Before you all jump, and start writing comments, hold on and continue reading.
SQL Databases as we have known them and as we know them nowadays have improved over the years in terms of velocity, performance, volume, frequency, and up until this day, keep the relational model, data ACID, isolations, and so on. All this – if you would like to address them – fix, rigid, complex, … tendencies have not only kept the databased number one, but provided the business, digitalization wave and cloud computing with structure and data visibility.
NoSQL database technologies are, on the other hand as described by many, flexible, can provide horizontal scaling, give better query performances due to data normalization and can do parallel computations.
I cannot argue with parallel computation and horizontal scaling. But with rest, I have big issues.
Offerings in Microsoft Azure
Let’s take a look into the different offerings in comparison between SQL and NoSQL:
|Storage||Predefined tables||Key-value pair storage, Document Storage, Columnstore storage, Graph based storage|
|Data Model||Tables of rows and columns with relations between other tables, related data stored separately, joined to form complex queries||Stores data depending on database type: Key-value, documents, columnar type and graph databases|
|Example||SQL Server, Azure SQL Server, Azure Database||Azure Cosmos DB ( Table API, Cassandra API, Graph API), HBase in HDInsight, Azure Cache for Redis, Azure Table Storage, Azure Blob Store, Azure Data Lake store, Azure File Store, Azure Time Series Insights|
|Business Purpose||General purpose systems, CRM, Accounting, Finance, Human resources, Planning, Inventory management, Transactional management System||Mobile Apps, IoT Apps, Real-time data Stream and Analytics, Content management|
|Scale||Vertically by increasing server load||Horizontally by sharding across multiple|
|Analytics||SQL, SQL with R, Python, and Java, Analysis Services with Data Mining, Integration Services with data profiling, Azure Machine Learning||Spark, Scala, Python, R, Hive, SQL, .NET Core, Azure Machine Learning for Python, Stream Analytics|
Analytical hiccups and trade-offs with NoSQL
Horizontal scaling and parallel computations are great. They both provide elasticity of resources and faster analytical results. When delivering data to analytical department, the ends must meet.
You have probably heard the phrase “from eventual to strong consistency”. This simply means that the schema is defined on read and when a document, key-value pair binary file, columnar file is copied between different transformation zones it will eventually become consistent with schema, ACID rules, integrity constraints.
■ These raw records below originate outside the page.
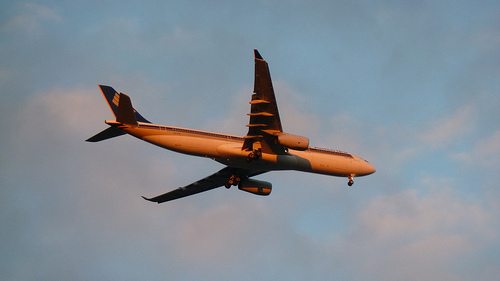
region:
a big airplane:
[87, 78, 459, 203]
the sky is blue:
[300, 42, 478, 112]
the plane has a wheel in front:
[338, 172, 365, 188]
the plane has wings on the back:
[84, 84, 152, 149]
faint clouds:
[352, 128, 492, 278]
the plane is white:
[72, 49, 451, 230]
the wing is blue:
[95, 75, 157, 126]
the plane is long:
[53, 90, 499, 198]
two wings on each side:
[144, 69, 341, 226]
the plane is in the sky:
[84, 47, 374, 202]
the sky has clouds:
[1, 0, 496, 278]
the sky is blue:
[0, 3, 499, 279]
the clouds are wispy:
[0, 0, 499, 278]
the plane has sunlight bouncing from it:
[86, 49, 376, 203]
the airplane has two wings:
[141, 49, 279, 205]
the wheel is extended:
[346, 175, 355, 185]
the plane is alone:
[86, 49, 376, 202]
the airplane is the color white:
[85, 49, 378, 202]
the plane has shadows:
[85, 44, 377, 201]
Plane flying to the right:
[87, 47, 377, 205]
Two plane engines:
[238, 134, 310, 196]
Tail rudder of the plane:
[95, 80, 155, 125]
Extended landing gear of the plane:
[225, 148, 356, 193]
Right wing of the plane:
[241, 47, 286, 149]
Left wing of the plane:
[141, 168, 272, 204]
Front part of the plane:
[290, 145, 377, 180]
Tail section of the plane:
[80, 82, 154, 147]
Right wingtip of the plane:
[250, 47, 271, 61]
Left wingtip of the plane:
[142, 192, 159, 204]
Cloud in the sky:
[356, 190, 476, 262]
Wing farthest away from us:
[142, 183, 233, 210]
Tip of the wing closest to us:
[248, 41, 271, 72]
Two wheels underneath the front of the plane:
[343, 176, 357, 188]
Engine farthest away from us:
[233, 173, 275, 197]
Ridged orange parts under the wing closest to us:
[241, 93, 263, 141]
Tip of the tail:
[91, 82, 116, 107]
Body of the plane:
[176, 133, 330, 174]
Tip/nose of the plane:
[356, 152, 376, 183]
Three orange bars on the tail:
[111, 89, 118, 106]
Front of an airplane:
[310, 133, 380, 189]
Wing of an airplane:
[240, 36, 286, 138]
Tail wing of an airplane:
[90, 77, 146, 122]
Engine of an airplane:
[237, 172, 273, 198]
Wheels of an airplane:
[344, 175, 357, 188]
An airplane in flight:
[87, 47, 381, 209]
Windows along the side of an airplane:
[136, 120, 246, 143]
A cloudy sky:
[286, 10, 489, 127]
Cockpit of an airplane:
[354, 149, 379, 184]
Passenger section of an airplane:
[155, 122, 315, 169]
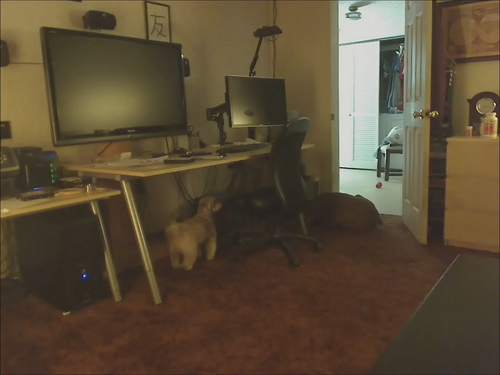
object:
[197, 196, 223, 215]
head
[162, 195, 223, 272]
dog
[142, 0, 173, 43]
symbol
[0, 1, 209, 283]
wall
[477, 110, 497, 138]
bottle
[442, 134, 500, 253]
dresser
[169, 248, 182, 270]
leg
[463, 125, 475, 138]
bottle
But with eventual consistent data, you are gaining fast response (analytics) with the cost of potentials errors or stale data. And delivering this type of data to data science department will always result in back and forth communication full of nagging questions and clearing many data inconsistencies.
Keeping data in original format is great; Transforming it to a readable dataset is a big trade-off for data architect, data engineers and a huge must for data science.
Faster query performance can be achieved with in NoSQL without complex query joins. Normalized data would mean, that all transactional data, along with all dimensional data (with names, explanations) are included. Making datasets inadvertently large, but with cheap storage and scalability, this is not a problem. Problem lies with data consistency, updated, well, ACID. And it’s orchestration. Making shards and copies of data every time, something is changed, updated or deleted, can be tedious, invisible and result of many storage issues. But all orchestration issues are also solvable with right software and some coding.
Data usage and delivery
Data scientists love Python Pandas, Numpy, R’s Dplyr, data.table, Spark’s dataframe, datasets, Julia’s dataframe.jl. You get the picture. All are column and row based. In other words, all NoSQL data are delivered as SQL typed data or columnar typed. Even graph data (with edges and vertices) are transformed in this format.
I tend to calculate flexibility of NoSQL data through “time to market” KPI. How fast can add a new type of data (image, alter schema, new KPI) or a new change on the data and deliver it to the data science department is key to flexibility. There are for sure also other key factors regarding flexibility, for example through deployment and operations, replication or even availability.
I am happy that NoSQL concepts, technologies and statistical approached have penetrated world of data science. Not only it helped developed new ways of calculation, improved and developed new algorithms, but also opened new ways of analysing formats, brought it to community faster that we have envisioned. But there are caveats to these concepts. Data still need to be cleaned, harmonised, consolidated. In order to bring the consistency, accuracy through transformation, wrangling and orchestration. And these processes must (!) not be neglected, overlooked nor underestimated. If they are, the complete NoSQL paradigm will go down the drain. And this will cost company precious resources, energy and unhappiness.